- Born: Eleanor Milbank Anderson 1878
- Died: December 29, 1959 (aged 80–81)
- Education: Boston University School of Medicine (1916)
- Occupation: Health center director
- Known for: Founded Judson Health Center
- Relatives: mother: Elizabeth Milbank Anderson father: Abraham Archibald Anderson;
- Medical career
- Profession: Physician
- Awards: Star of Italian Solidarity 1957

= Eleanor Campbell (physician) =

American physician (1878–1959)

Eleanor Anderson Campbell (1878–1959, née Eleanor Milbank Anderson) was the founder and director of the Judson Health Center (1921), a health and dental clinic serving 45,000 residents of the lower west side of New York City. First located in the basement of the Judson Memorial Church south of Washington Square, by 1924 the center was the largest clinic of its kind in the United States.
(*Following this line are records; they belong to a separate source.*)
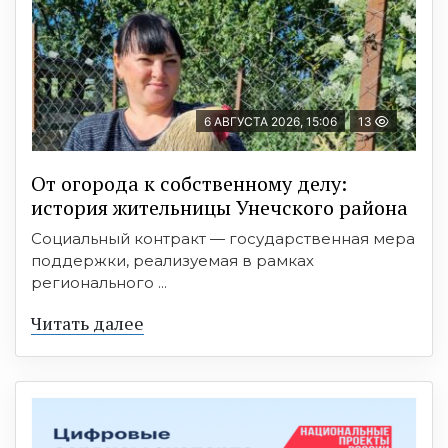
6 АВГУСТА 2026, 15:06
13
От огорода к собственному делу:
история жительницы Унечского района
Социальный контракт — государственная мера
поддержки, реализуемая в рамках
регионального ...
Читать далее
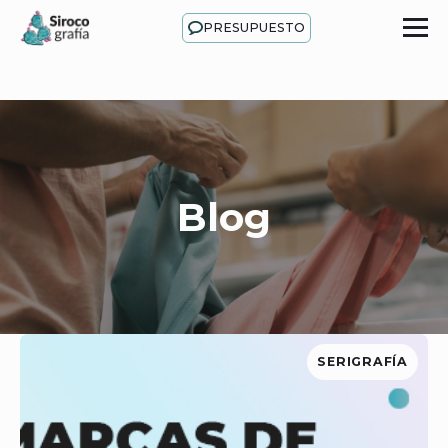
PRESUPUESTO
Blog
SERIGRAFÍA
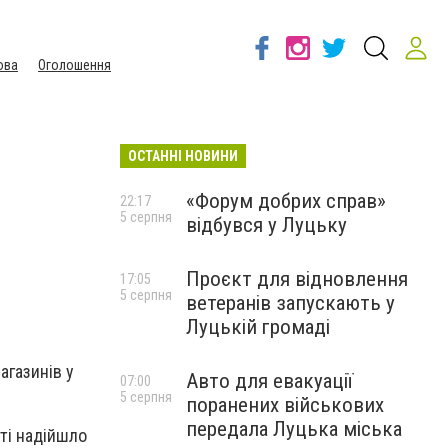
ова
Оголошення
ОСТАННІ НОВИНИ
«Форум добрих справ»
22:17
5 серпня
відбувся у Луцьку
Проєкт для відновлення
17:05
5 серпня
ветеранів запускають у
Луцькій громаді
агазинів у
Авто для евакуації
07:00
5 серпня
поранених військових
передала Луцька міська
сті надійшло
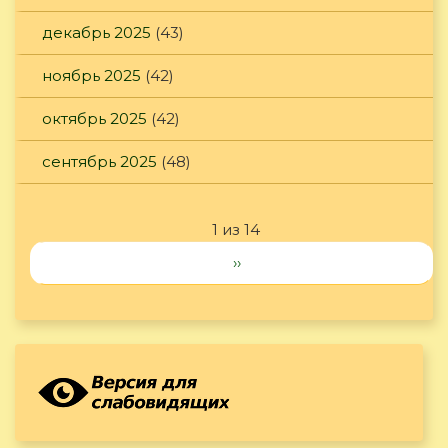
декабрь 2025
(43)
ноябрь 2025
(42)
октябрь 2025
(42)
сентябрь 2025
(48)
1 из 14
››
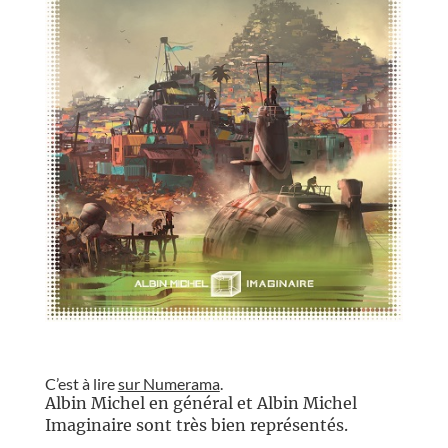
//
C’est à lire
sur Numerama
.
Albin Michel en général et Albin Michel
Imaginaire sont très bien représentés.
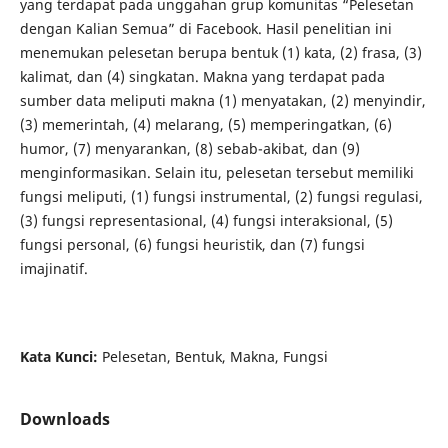
yang terdapat pada unggahan grup komunitas “Pelesetan
dengan Kalian Semua” di Facebook. Hasil penelitian ini
menemukan pelesetan berupa bentuk (1) kata, (2) frasa, (3)
kalimat, dan (4) singkatan. Makna yang terdapat pada
sumber data meliputi makna (1) menyatakan, (2) menyindir,
(3) memerintah, (4) melarang, (5) memperingatkan, (6)
humor, (7) menyarankan, (8) sebab-akibat, dan (9)
menginformasikan. Selain itu, pelesetan tersebut memiliki
fungsi meliputi, (1) fungsi instrumental, (2) fungsi regulasi,
(3) fungsi representasional, (4) fungsi interaksional, (5)
fungsi personal, (6) fungsi heuristik, dan (7) fungsi
imajinatif.
Kata Kunci:
Pelesetan, Bentuk, Makna, Fungsi
Downloads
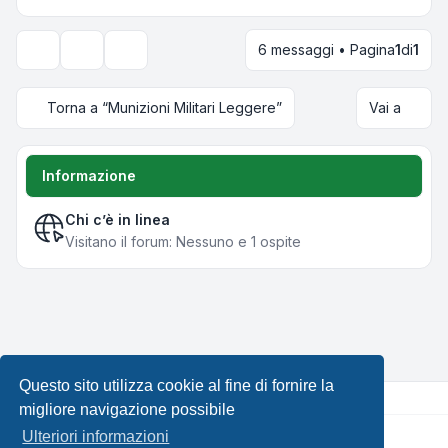
6 messaggi • Pagina
1
di
1
Strumenti argomento
Opzioni di visualizzazione e ordinamento
Torna a “Munizioni Militari Leggere”
Vai a
Informazione
Chi c’è in linea
Visitano il forum: Nessuno e 1 ospite
Questo sito utilizza cookie al fine di fornire la
migliore navigazione possibile
Ulteriori informazioni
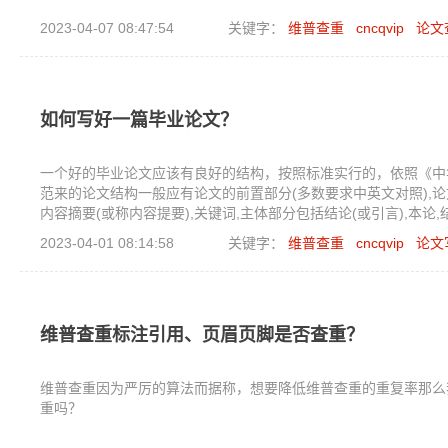
2023-04-07 08:47:54
关键字：
维普查重
cncqvip
论文
如何写好一篇毕业论文？
一个好的毕业论文应该有良好的结构，按照标准实行的，依照《中
范来的论文结构一般应有论文的前置部分(多数要求中英文对照),论
内容摘要(或称内容提要),关键词,主体部分包括结论(或引言),本论
2023-04-01 08:14:58
关键字：
维普查重
cncqvip
论文
维普查重标注引用、页眉页脚是否查重？
维普查重因为严厉的算法而据称，想要降低维普查重的重复率那么
重吗？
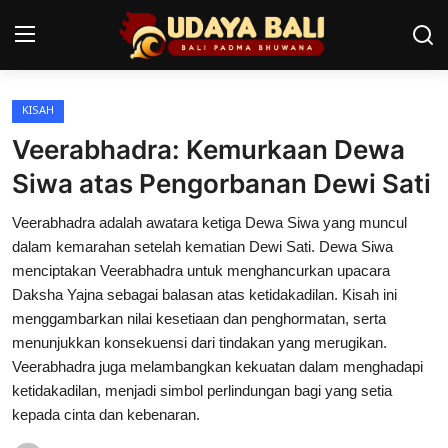
KISAH
Home
Veerabhadra: Kemurkaan Dewa
Pura
Siwa atas Pengorbanan Dewi Sati
Desa Adat
Veerabhadra adalah awatara ketiga Dewa Siwa yang muncul
dalam kemarahan setelah kematian Dewi Sati. Dewa Siwa
Tradisi
menciptakan Veerabhadra untuk menghancurkan upacara
Daksha Yajna sebagai balasan atas ketidakadilan. Kisah ini
Kearifan lokal
menggambarkan nilai kesetiaan dan penghormatan, serta
menunjukkan konsekuensi dari tindakan yang merugikan.
Alam Bali
Veerabhadra juga melambangkan kekuatan dalam menghadapi
Seni
ketidakadilan, menjadi simbol perlindungan bagi yang setia
kepada cinta dan kebenaran.
Kisah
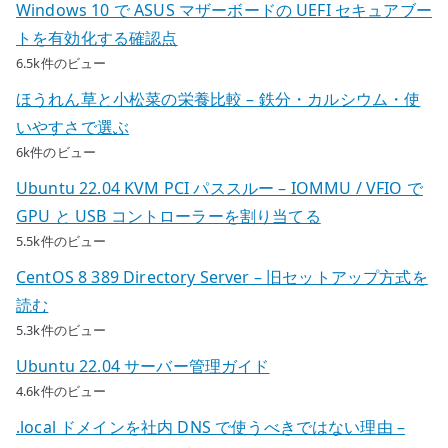
Windows 10 で ASUS マザーボードの UEFI セキュアブー
トを有効化する確認点
6.5k件のビュー
ほうれん草と小松菜の栄養比較 – 鉄分・カルシウム・使
いやすさで選ぶ
6k件のビュー
Ubuntu 22.04 KVM PCI パススルー – IOMMU / VFIO で
GPU と USB コントローラーを割り当てる
5.5k件のビュー
CentOS 8 389 Directory Server – 旧セットアップ方式を
読む
5.3k件のビュー
Ubuntu 22.04 サーバー管理ガイド
4.6k件のビュー
.local ドメインを社内 DNS で使うべきではない理由 –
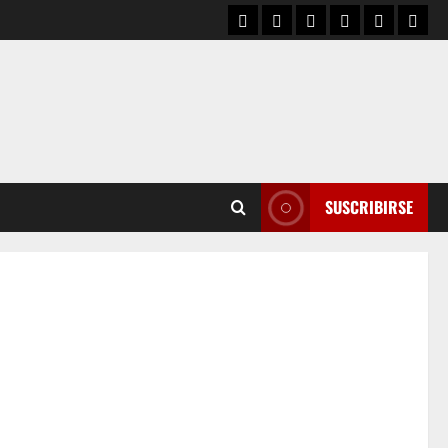
SUSCRIBIRSE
The Center provided healthcare through over one million visits to the largely Italian immigrant population between 1921 and 1957, when Campbell retired. Campbell refused any wages for her services. In 1957, Dr. Campbell was awarded the Star of Italian Solidarity by the Italian government for her contributions to Italian-Americans.

== Early life ==
Campbell was the daughter of philanthropist Elizabeth Milbank Anderson (1850–1921) and artist Abraham Archibald Anderson (1846–1940), and the granddaughter of business magnate Jeremiah Milbank (1818–1884). She graduated with the first class of the Spence School in 1896, attended Bryn Mawr College (1896–1898) and graduated cum laude from the Boston University School of Medicine in 1916.

== Career ==
Campbell began her career in New York City at Metropolitan Hospital and later worked at the Mulberry Street Health Center, operated by the New York Association for Improving the Condition of the Poor and partially funded by the Milbank Memorial Fund, founded by Campbell's mother. Responding to entreaties from Reverend Alonzo Ray Petty to attend to the needs of the many local children suffering from rickets, Campbell opened the center at the Judson Church in January, 1921. Later out-growing its quarters, the Center moved first to 237 Thompson Street and later to 34 Spring Street. Campbell was married to John Stewart Tanner, M.D. in 1904 (divorced 1910) and secondly to Frederick Barber Campbell, Esq., in 1918 (divorced 1924).

Dr. Campbell spent part of each summer after 1922 in Deering, New Hampshire, where she provided free medical care to the local and surrounding communities through the Deering Health Center, which she founded for that purpose. In 1931, she founded the Deering Foundation (renamed the Eleanor A. Campbell Charitable Fund in 2016) to provide tuition support for local residents. The foundation still operates, with assets of over $1 million in 2022.

Campbell died December 29, 1959, and was predeceased by her daughter, born Elizabeth Milbank Tanner (1905–1930). Campbell was interred in the Milbank Mausoleum, Putnam Cemetery, Greenwich, Connecticut.